Stored dataset items
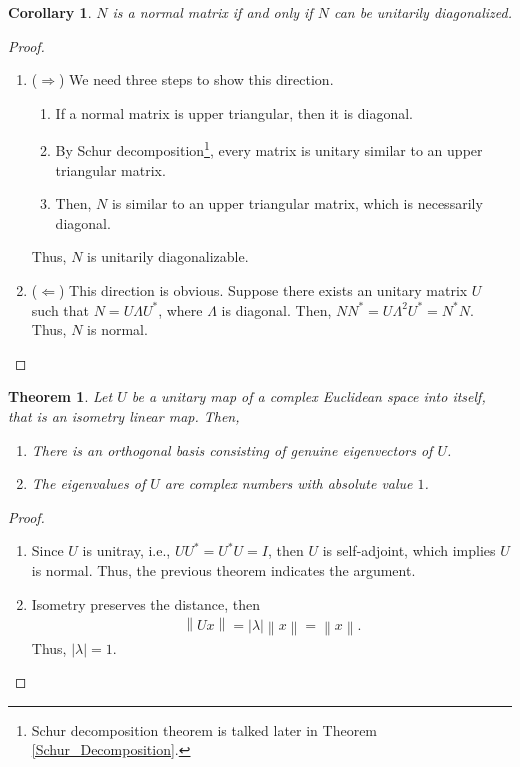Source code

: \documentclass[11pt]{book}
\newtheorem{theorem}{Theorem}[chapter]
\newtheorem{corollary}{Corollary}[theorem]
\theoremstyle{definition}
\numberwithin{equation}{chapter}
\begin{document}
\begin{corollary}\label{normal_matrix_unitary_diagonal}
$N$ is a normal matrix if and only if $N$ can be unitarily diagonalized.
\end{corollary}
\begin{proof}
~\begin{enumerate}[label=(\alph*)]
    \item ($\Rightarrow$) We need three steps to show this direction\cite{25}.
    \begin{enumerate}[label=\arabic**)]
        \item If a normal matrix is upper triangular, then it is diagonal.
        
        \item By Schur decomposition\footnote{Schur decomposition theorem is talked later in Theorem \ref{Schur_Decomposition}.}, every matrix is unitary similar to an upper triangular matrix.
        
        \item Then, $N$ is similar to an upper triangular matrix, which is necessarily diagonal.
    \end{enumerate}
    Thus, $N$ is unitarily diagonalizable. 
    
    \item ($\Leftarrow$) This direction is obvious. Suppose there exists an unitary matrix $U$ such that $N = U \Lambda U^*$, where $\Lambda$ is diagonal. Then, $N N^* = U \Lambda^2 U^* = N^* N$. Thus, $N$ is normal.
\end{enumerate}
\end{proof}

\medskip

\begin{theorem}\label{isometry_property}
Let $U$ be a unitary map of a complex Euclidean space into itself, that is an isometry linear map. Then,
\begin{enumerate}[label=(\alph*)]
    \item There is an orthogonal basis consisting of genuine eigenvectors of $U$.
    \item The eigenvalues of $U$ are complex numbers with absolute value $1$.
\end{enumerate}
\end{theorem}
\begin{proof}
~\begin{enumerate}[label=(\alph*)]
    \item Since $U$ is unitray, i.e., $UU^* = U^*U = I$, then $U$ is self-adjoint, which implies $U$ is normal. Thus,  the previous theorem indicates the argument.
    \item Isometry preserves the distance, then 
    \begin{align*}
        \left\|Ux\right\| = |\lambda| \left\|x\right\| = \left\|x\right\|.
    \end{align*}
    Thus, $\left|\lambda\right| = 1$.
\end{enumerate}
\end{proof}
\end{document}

WHAT THE TASK ASKS: A word-for-word restatement of all the lines above is needed, with the pictures omitted.

SOLUTION TO THE EXERCISE:
Source code

: \documentclass[11pt]{book}
\newtheorem{theorem}{Theorem}[chapter]
\newtheorem{corollary}{Corollary}[theorem]
\theoremstyle{definition}
\numberwithin{equation}{chapter}
\begin{document}
\begin{corollary}\label{normal_matrix_unitary_diagonal}
$N$ is a normal matrix if and only if $N$ can be unitarily diagonalized.
\end{corollary}
\begin{proof}
~\begin{enumerate}[label=(\alph*)]
    \item ($\Rightarrow$) We need three steps to show this direction\cite{25}.
    \begin{enumerate}[label=\arabic**)]
        \item If a normal matrix is upper triangular, then it is diagonal.
        
        \item By Schur decomposition\footnote{Schur decomposition theorem is talked later in Theorem \ref{Schur_Decomposition}.}, every matrix is unitary similar to an upper triangular matrix.
        
        \item Then, $N$ is similar to an upper triangular matrix, which is necessarily diagonal.
    \end{enumerate}
    Thus, $N$ is unitarily diagonalizable. 
    
    \item ($\Leftarrow$) This direction is obvious. Suppose there exists an unitary matrix $U$ such that $N = U \Lambda U^*$, where $\Lambda$ is diagonal. Then, $N N^* = U \Lambda^2 U^* = N^* N$. Thus, $N$ is normal.
\end{enumerate}
\end{proof}

\medskip

\begin{theorem}\label{isometry_property}
Let $U$ be a unitary map of a complex Euclidean space into itself, that is an isometry linear map. Then,
\begin{enumerate}[label=(\alph*)]
    \item There is an orthogonal basis consisting of genuine eigenvectors of $U$.
    \item The eigenvalues of $U$ are complex numbers with absolute value $1$.
\end{enumerate}
\end{theorem}
\begin{proof}
~\begin{enumerate}[label=(\alph*)]
    \item Since $U$ is unitray, i.e., $UU^* = U^*U = I$, then $U$ is self-adjoint, which implies $U$ is normal. Thus,  the previous theorem indicates the argument.
    \item Isometry preserves the distance, then 
    \begin{align*}
        \left\|Ux\right\| = |\lambda| \left\|x\right\| = \left\|x\right\|.
    \end{align*}
    Thus, $\left|\lambda\right| = 1$.
\end{enumerate}
\end{proof}
\end{document}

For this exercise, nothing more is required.